Someone who I would cheerfully stick with said implement is Amy. I used to like her, but she has turned into a right cow and it would be better for everybody if she went to live somewhere else. Alice mentions to Chris that Amy is thinking of moving out and Chris, quick as a flash, says "we haven't got the room." Well done Chris – you headed that one off at the pass nicely. Alice also suggests that she should do some detective work to prove to Amy – whose capacity for self-delusion is monumental, as she suggests that Carl might be unhappily married – that Carl is married and is a cheating, love-rat, rather than misunderstood and lonely. I think the best answer would be for Amy to find work somewhere else and quietly leave. Quickly.
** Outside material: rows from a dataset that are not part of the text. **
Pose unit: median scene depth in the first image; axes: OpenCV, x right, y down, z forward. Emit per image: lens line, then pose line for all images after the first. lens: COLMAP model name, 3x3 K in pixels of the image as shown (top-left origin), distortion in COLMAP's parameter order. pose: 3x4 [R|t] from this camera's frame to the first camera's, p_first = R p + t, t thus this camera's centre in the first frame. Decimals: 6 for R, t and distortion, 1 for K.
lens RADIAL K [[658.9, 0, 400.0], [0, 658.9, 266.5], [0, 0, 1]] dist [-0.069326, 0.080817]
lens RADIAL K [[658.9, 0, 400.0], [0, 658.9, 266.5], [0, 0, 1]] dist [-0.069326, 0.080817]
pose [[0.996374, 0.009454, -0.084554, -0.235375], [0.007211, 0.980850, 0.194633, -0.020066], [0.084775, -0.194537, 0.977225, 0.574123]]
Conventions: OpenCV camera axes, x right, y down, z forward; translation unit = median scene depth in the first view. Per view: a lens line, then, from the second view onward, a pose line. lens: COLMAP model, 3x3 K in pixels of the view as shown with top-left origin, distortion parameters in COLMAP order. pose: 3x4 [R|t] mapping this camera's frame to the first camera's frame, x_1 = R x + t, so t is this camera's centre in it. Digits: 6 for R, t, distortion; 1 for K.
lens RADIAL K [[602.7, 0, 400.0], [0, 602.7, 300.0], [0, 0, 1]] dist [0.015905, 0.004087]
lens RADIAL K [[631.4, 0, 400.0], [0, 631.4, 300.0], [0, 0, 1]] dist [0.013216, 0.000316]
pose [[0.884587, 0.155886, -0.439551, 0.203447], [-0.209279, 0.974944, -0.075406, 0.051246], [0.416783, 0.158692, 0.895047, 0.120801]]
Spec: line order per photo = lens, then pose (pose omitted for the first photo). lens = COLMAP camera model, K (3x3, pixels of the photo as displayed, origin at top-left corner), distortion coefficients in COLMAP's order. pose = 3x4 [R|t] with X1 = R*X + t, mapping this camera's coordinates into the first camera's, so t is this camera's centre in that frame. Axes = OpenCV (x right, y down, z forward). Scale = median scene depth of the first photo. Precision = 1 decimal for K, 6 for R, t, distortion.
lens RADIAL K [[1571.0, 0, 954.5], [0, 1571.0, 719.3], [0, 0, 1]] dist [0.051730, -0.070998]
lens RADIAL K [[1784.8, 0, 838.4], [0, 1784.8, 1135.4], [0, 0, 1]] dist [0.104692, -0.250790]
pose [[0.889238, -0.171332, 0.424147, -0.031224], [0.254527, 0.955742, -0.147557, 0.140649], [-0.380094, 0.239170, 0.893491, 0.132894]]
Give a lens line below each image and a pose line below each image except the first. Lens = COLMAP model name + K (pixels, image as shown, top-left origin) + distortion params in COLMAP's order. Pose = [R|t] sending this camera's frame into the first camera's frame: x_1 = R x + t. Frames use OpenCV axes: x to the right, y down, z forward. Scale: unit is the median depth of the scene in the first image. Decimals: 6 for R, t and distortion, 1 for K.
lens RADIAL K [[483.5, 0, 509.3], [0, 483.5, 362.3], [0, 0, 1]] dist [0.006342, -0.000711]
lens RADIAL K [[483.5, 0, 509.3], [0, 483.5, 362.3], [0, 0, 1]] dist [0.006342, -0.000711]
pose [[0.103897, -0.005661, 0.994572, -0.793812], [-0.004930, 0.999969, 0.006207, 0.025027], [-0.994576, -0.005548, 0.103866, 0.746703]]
Jim ruined his chances of getting closer to Christine when he gave full vent to his republican convictions. The inhabitants of number 8 have ignored Lynda's Diktat of a red, white and blue colour scheme for Britain in Bloom and planted a host of yellow tagetes. This to Lynda is a hanging offence and she beats manically on their door. Sadly they aren't in at the time and, when Jim opens his trap to stick up for "the individual touch", Christine is not impressed and decides to go home alone. That's the last lot of scones you're going to get for a while, Jim, my lad.

As the Jubilee approaches, people are getting more stressed, with Lynda stopping just short of threatening to strangle the children with the maypole streamers if they don't get the dance right. Clarrie, meanwhile, is being seriously let down by villagers who had promised to make a sponge so that they can be assembled into one large, iced cake for the Jubilee. Things aren't helped by Joe forgetting to tell her that so-and-so called and won't be able to make a cake, or that Sabrina Thwaite has a query and he said Clarrie would ring her back – this was a couple of days ago. 

Clarrie is on the verge of going spare and tells Joe to stop going on about Bob Pullen being chosen to cut the cake as she's sick of it. Ruth then lets Clarrie down by not making her sponge as promised and Clarrie is in despair, wondering if there will even be a village cake at this rate.